Öte yandan, Anayasamızın 141 ve 5271 sayılı CMK’nun 34. maddeleri uyarınca mahkeme kararlarının gerekçeli olması zorunludur. Yasal, yeterli ve geçerli bir gerekçeye dayanılmadan karar verilmesi, kanun koyucunun amacına uygun düşmeyeceği gibi uygulamada da keyfiliğe yol açacağında kuşku yoktur.
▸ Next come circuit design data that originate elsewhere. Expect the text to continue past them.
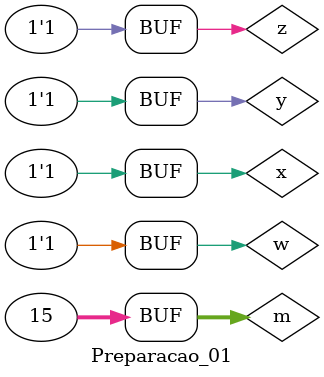
<source format=v>

module SoP_Canonica (output s, input a, input b, input c, input d);
    // m (a, b, c, d)
    assign s = (a & ~b & c & ~d) | (a & ~b & c & d) | (a & b & ~c & ~d) | (a & b & ~c & d);
endmodule

//-------------------
// Modulo Principal
//------------------
module Preparacao_01;
    reg x, y, w, z;
    wire s;
    integer m;

    //instancias
    SoP_Canonica sop (s, x, y, w, z);

    // valores iniciais
    initial begin: start
    x=1'bx; y=1'bx; w=1'bx; z=1'bx; m =0; // indefinidos
    end

    //------ parte principal
    initial begin: main
    // identificacao
    $display("Tabela da Verdade - SoP Canonica ");
    // monitoramento
    $display("          m  x  y  w  z  = s");
    $monitor("%d %2b %2b %2b %2b = %2b", m, x, y, w, z, s);
    // sinalizacao
    m=0; x=0; y=0; w=0 ; z=0;
    #1 m=1; x=0; y=0; w=0 ; z=1; 
    #1 m=2; x=0; y=0; w=1 ; z=0;
    #1 m=3; x=0; y=0; w=1 ; z=1;
    #1 m=4; x=0; y=1; w=0 ; z=0;
    #1 m=5; x=0; y=1; w=0 ; z=1;
    #1 m=6; x=0; y=1; w=1 ; z=0;
    #1 m=7; x=0; y=1; w=1 ; z=1;
    #1 m=8; x=1; y=0; w=0 ; z=0;
    #1 m=9; x=1; y=0; w=0 ; z=1;
    #1 m=10; x=1; y=0; w=1 ; z=0; //A
    #1 m=11; x=1; y=0; w=1 ; z=1; //B
    #1 m=12; x=1; y=1; w=0 ; z=0; //C
    #1 m=13; x=1; y=1; w=0 ; z=1; //D
    #1 m=14; x=1; y=1; w=1 ; z=0; //E
    #1 m=15; x=1; y=1; w=1 ; z=1; //F
    end
endmodule //Preparacao_01

/* Registro de Resultado:

Tabela da Verdade - SoP Canonica
          m  x  y  w  z  = s 
          0  0  0  0  0 =  0
          1  0  0  0  1 =  0
          2  0  0  1  0 =  0
          3  0  0  1  1 =  0
          4  0  1  0  0 =  0
          5  0  1  0  1 =  0
          6  0  1  1  0 =  0
          7  0  1  1  1 =  0
          8  1  0  0  0 =  0
          9  1  0  0  1 =  0
         10  1  0  1  0 =  1
         11  1  0  1  1 =  1
         12  1  1  0  0 =  1
         13  1  1  0  1 =  1
         14  1  1  1  0 =  0
         15  1  1  1  1 =  0


*/

</source>
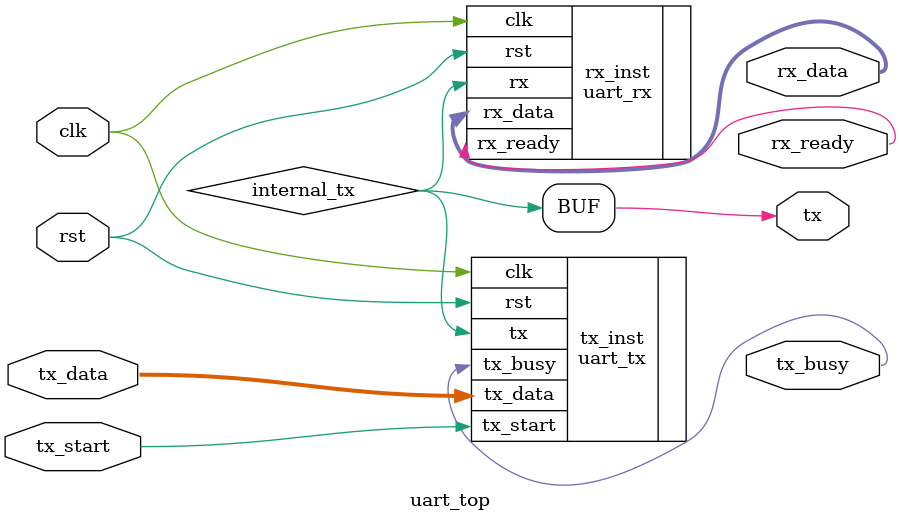
<source format=v>
`include "uart_tx.v"
`include "uart_rx.v"
module uart_top #(
  parameter CLK_FREQ = 1000000,
  parameter BAUD_RATE = 9600
)(
  input clk,
  input rst,
  input tx_start,
  input [7:0] tx_data,
  output tx,
  output tx_busy,
  output [7:0] rx_data,
  output rx_ready
);

  wire internal_tx;

  // Transmitter Instance
  uart_tx #(
    .CLK_FREQ(CLK_FREQ),
    .BAUD_RATE(BAUD_RATE)
  ) tx_inst (
    .clk(clk),
    .rst(rst),
    .tx_start(tx_start),
    .tx_data(tx_data),
    .tx(internal_tx),
    .tx_busy(tx_busy)
  );

  // Receiver Instance
  uart_rx #(
    .CLK_FREQ(CLK_FREQ),
    .BAUD_RATE(BAUD_RATE)
  ) rx_inst (
    .clk(clk),
    .rst(rst),
    .rx(internal_tx),      
    .rx_data(rx_data),
    .rx_ready(rx_ready)
  );

  // Output tx for observation
  assign tx = internal_tx;

endmodule

</source>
Nitekim Ceza Genel Kurulunun yerleşmiş uygulamalarına göre de, bir karar bozulmakla tamamen ortadan kalkacağından, yerel mahkeme tarafından CMK’nun 34, 230 ve 232. maddeleri uyarınca yeniden usulüne uygun olarak hüküm kurulması, bunun yanında direnmeye ilişkin gerekçenin de gösterilmesi gerekmektedir.
Bu açıklamalar ışığında önsoruna ilişkin olarak yapılan değerlendirmede;
Yerel mahkeme hükmünün Özel Daire tarafından aleyhine bozulması nedeniyle bozmaya karşı sanığın beyanının alınması gerektiği gözetilmeden yargılamaya devam olunarak direnme kararı verilmesi, 1412 sayılı CMUK"nun 5320 sayılı Kanunun 8. maddesi uyarınca karar tarihi itibarıyla uygulanması gereken 326/2. maddesine aykırıdır.
Diğer taraftan; yerel mahkemece, Özel Dairenin bozma kararı ile tamamen ortadan kalkan ilk hükümde direnilirken, direnme nedenleri gösterilmeden ve bozma kararına niçin uyulmadığı açıklanmadan, önceki hükmün gerekçesinin tekrarı ile yetinilmesi de usul ve kanuna aykırıdır.
Bu itibarla, yerel mahkeme direnme hükmünün, saptanan bu usulü nedenlerden dolayı diğer yönleri incelenmeksizin bozulmasına karar verilmelidir.
SONUÇ:
Açıklanan nedenlerle;
1- İzmir 1. Asliye Ceza Mahkemesinin 08.10.2014 gün ve 999-1120 sayılı direnme hükmünün, aleyhe olan bozmaya karşı sanığın beyanının alınmaması, ayrıca usul ve kanuna uygun direnme gerekçesi gösterilmeden hüküm kurulması isabetsizliklerinden diğer yönleri incelenmeksizin BOZULMASINA,
2- Dosyanın, mahalline iadesi için Yargıtay Cumhuriyet Başsavcılığına TEVDİİNE, 17.10.2017 tarihinde yapılan müzakerede oybirliğiyle karar verildi.